Other News Materials 18 December 2008 22:37 (UTC +04:00)

Budapest's Ferihegy International Airport was running smoothly Thursday despite an ongoing strike by ground staff, dpa reported.

No flights were cancelled and there were no major delays, airport management said on Thursday. Although the strike had not been called off, many ground staff returned to work of their own accord.

Domokos Szollar, spokesman for the airport operator Budapest Airport (BA), said that 70 per cent of ground staff had turned up for work on Thursday.

Meanwhile talks between management and unions continue. BA recently put a compromise agreement on the table in which it offers to extend the current collective contract with ground staff until March.

BA hoped this would convince unions to lift the strike, while allowing time for the negotiation of new terms and conditions.

Strike committee leader Zoltan Kovacs acknowledged on Thursday that BA management had moved closer to the position of the striking workers. However, he said the unions would only sign the agreement if several important changes are made.

The two unions behind the strike are demanding that a collective contract for ground staff be extended for three years until a new one is agreed, and that BA abandon a restructuring programme and pledge not to cut staff.

"Although the positions of the two sides on several points moved closer during today's negotiations, several important questions remain open, for example those regarding the collective contract, working conditions and allowances," Kovacs told the local news agency MTI.

There was major disruption at Hungary's only major international airport in the early days of the now eight-day-old strike, with long queues and dozens of cancelled flights.
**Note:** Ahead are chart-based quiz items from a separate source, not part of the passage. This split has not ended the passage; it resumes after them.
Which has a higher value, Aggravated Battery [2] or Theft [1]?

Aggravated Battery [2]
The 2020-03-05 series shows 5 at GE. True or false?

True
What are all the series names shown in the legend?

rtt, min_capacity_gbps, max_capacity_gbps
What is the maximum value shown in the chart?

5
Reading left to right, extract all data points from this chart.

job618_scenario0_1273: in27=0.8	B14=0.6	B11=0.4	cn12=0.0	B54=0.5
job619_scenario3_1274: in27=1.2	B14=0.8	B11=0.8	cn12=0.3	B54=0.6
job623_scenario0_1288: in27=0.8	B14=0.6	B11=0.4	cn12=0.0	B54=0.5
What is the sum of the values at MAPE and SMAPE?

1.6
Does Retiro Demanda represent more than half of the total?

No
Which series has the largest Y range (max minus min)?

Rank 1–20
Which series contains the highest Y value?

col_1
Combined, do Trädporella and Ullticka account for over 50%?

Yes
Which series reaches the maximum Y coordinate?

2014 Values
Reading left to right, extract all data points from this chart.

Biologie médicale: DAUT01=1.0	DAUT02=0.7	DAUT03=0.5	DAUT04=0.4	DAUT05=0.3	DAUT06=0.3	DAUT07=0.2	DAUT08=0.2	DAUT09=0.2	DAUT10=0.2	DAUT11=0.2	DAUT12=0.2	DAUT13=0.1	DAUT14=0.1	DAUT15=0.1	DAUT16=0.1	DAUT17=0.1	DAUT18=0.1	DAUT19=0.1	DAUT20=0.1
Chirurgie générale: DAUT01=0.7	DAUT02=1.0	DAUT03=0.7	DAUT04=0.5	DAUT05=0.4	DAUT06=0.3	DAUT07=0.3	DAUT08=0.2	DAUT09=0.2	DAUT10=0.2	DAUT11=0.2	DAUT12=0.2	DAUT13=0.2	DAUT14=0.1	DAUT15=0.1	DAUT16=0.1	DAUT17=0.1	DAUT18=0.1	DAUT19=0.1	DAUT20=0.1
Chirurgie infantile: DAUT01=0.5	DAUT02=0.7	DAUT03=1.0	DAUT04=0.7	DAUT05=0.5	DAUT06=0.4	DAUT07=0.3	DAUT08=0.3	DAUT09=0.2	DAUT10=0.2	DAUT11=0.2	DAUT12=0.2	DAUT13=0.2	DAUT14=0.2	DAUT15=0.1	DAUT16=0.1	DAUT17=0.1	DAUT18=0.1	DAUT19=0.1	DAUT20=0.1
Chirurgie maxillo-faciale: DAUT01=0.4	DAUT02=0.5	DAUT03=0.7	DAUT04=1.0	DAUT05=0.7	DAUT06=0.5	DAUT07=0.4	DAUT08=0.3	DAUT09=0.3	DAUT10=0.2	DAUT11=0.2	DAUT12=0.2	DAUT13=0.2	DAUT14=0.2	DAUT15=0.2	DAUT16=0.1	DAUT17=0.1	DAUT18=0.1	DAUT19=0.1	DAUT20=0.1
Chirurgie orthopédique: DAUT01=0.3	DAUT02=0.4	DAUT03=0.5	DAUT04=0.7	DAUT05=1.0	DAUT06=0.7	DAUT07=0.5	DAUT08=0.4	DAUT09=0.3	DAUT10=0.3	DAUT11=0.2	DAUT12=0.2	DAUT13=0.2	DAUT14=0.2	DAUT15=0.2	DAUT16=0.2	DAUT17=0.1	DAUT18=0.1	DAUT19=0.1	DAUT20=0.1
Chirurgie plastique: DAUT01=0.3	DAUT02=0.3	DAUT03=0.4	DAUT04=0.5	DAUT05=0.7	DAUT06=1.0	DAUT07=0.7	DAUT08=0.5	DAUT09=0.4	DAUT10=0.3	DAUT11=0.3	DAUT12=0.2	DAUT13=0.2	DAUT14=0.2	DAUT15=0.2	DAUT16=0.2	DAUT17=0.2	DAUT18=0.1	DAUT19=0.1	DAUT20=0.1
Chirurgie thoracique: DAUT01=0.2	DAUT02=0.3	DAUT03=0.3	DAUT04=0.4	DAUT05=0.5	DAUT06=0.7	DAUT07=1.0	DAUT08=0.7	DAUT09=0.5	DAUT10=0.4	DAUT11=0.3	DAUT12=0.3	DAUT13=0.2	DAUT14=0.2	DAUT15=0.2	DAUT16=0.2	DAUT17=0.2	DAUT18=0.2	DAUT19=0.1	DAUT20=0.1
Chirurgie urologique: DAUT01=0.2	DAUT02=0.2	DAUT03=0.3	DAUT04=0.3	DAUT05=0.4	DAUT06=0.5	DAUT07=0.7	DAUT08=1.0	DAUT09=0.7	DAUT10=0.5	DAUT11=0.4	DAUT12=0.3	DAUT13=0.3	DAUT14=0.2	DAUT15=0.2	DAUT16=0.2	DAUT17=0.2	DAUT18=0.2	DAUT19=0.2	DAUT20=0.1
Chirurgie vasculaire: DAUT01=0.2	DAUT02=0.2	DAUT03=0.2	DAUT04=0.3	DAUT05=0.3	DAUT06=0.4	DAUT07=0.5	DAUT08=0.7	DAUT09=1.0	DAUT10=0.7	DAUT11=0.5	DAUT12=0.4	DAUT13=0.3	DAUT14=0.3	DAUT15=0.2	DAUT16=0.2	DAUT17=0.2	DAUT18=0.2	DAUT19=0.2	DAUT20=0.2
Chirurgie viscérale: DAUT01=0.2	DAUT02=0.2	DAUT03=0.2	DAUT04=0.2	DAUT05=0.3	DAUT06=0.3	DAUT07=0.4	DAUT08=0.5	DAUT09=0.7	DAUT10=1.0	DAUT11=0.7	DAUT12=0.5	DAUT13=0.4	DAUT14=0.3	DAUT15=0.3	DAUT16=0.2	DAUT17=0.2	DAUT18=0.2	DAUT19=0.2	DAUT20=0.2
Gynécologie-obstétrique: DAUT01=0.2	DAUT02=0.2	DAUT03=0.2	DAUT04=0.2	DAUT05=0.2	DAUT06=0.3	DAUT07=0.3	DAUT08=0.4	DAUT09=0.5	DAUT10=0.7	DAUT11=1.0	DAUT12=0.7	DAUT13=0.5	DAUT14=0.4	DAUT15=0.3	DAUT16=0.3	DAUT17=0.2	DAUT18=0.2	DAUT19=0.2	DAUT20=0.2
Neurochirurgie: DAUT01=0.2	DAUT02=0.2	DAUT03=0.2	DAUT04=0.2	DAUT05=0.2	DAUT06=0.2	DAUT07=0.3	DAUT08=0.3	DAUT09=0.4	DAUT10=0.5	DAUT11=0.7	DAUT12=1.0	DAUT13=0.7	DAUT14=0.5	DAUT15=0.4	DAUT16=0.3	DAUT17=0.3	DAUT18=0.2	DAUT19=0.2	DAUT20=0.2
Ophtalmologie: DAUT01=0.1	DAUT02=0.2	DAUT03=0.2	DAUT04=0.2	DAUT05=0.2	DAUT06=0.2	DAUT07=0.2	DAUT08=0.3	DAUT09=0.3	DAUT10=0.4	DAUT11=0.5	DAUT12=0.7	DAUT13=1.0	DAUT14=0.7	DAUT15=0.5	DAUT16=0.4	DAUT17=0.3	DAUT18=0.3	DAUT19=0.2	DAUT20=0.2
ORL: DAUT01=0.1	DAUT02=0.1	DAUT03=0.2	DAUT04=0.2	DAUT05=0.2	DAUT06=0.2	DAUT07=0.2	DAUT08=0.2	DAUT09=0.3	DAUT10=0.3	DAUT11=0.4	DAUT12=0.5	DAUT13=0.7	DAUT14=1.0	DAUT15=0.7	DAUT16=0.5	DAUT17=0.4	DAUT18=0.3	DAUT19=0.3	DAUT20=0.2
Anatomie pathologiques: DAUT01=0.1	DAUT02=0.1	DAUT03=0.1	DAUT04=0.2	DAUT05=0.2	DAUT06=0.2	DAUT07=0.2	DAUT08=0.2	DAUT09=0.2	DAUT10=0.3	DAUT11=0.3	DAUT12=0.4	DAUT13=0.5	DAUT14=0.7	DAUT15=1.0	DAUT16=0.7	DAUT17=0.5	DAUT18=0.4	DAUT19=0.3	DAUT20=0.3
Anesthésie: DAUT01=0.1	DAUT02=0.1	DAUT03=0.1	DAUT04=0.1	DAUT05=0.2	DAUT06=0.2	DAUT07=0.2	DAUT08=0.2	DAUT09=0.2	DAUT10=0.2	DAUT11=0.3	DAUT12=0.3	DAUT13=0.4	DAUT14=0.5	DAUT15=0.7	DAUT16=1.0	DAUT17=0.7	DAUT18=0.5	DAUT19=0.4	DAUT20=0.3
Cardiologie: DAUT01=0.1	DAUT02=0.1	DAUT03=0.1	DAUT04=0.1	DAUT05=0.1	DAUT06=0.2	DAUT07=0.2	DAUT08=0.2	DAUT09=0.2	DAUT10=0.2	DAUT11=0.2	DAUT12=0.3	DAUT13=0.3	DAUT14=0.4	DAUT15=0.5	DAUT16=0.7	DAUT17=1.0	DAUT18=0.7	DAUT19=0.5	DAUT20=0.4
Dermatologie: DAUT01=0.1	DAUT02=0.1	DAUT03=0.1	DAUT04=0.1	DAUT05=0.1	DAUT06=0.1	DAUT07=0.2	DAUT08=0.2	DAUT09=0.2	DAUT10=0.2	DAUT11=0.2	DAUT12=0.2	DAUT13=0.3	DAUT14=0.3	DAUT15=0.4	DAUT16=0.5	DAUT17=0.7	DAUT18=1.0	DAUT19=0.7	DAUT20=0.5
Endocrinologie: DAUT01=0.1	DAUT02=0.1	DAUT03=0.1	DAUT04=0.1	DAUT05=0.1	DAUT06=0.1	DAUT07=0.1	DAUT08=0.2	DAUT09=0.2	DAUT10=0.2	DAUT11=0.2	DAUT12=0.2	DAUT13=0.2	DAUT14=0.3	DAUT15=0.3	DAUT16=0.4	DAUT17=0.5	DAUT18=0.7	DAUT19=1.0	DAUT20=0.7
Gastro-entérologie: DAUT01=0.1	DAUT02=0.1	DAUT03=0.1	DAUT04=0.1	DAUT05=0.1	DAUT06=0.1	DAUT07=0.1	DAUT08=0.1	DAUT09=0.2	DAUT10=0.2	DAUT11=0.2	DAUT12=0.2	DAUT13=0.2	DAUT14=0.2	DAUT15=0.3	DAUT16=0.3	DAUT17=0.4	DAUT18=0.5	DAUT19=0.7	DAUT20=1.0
However, BA concentrated all available staff at one terminal so the airport could continue to function, and the situation for passengers gradually improved.

In a controversial move on Monday BA, which is owned by the German firm Hochtief, brought in several dozen Greek temporary staff to man security gates and speed up the processing of passengers.

The use of foreign workers to break the strike was condemned by domestic and European trade union organisations.

The militant Greek trade union organisation PAME in a statement on Thursday expressed solidarity with Hungarian transport workers, adding that it had demanded the Greek labour ministry do all it can to prevent the use of domestic workers to undermine foreign industrial action, MTI reported.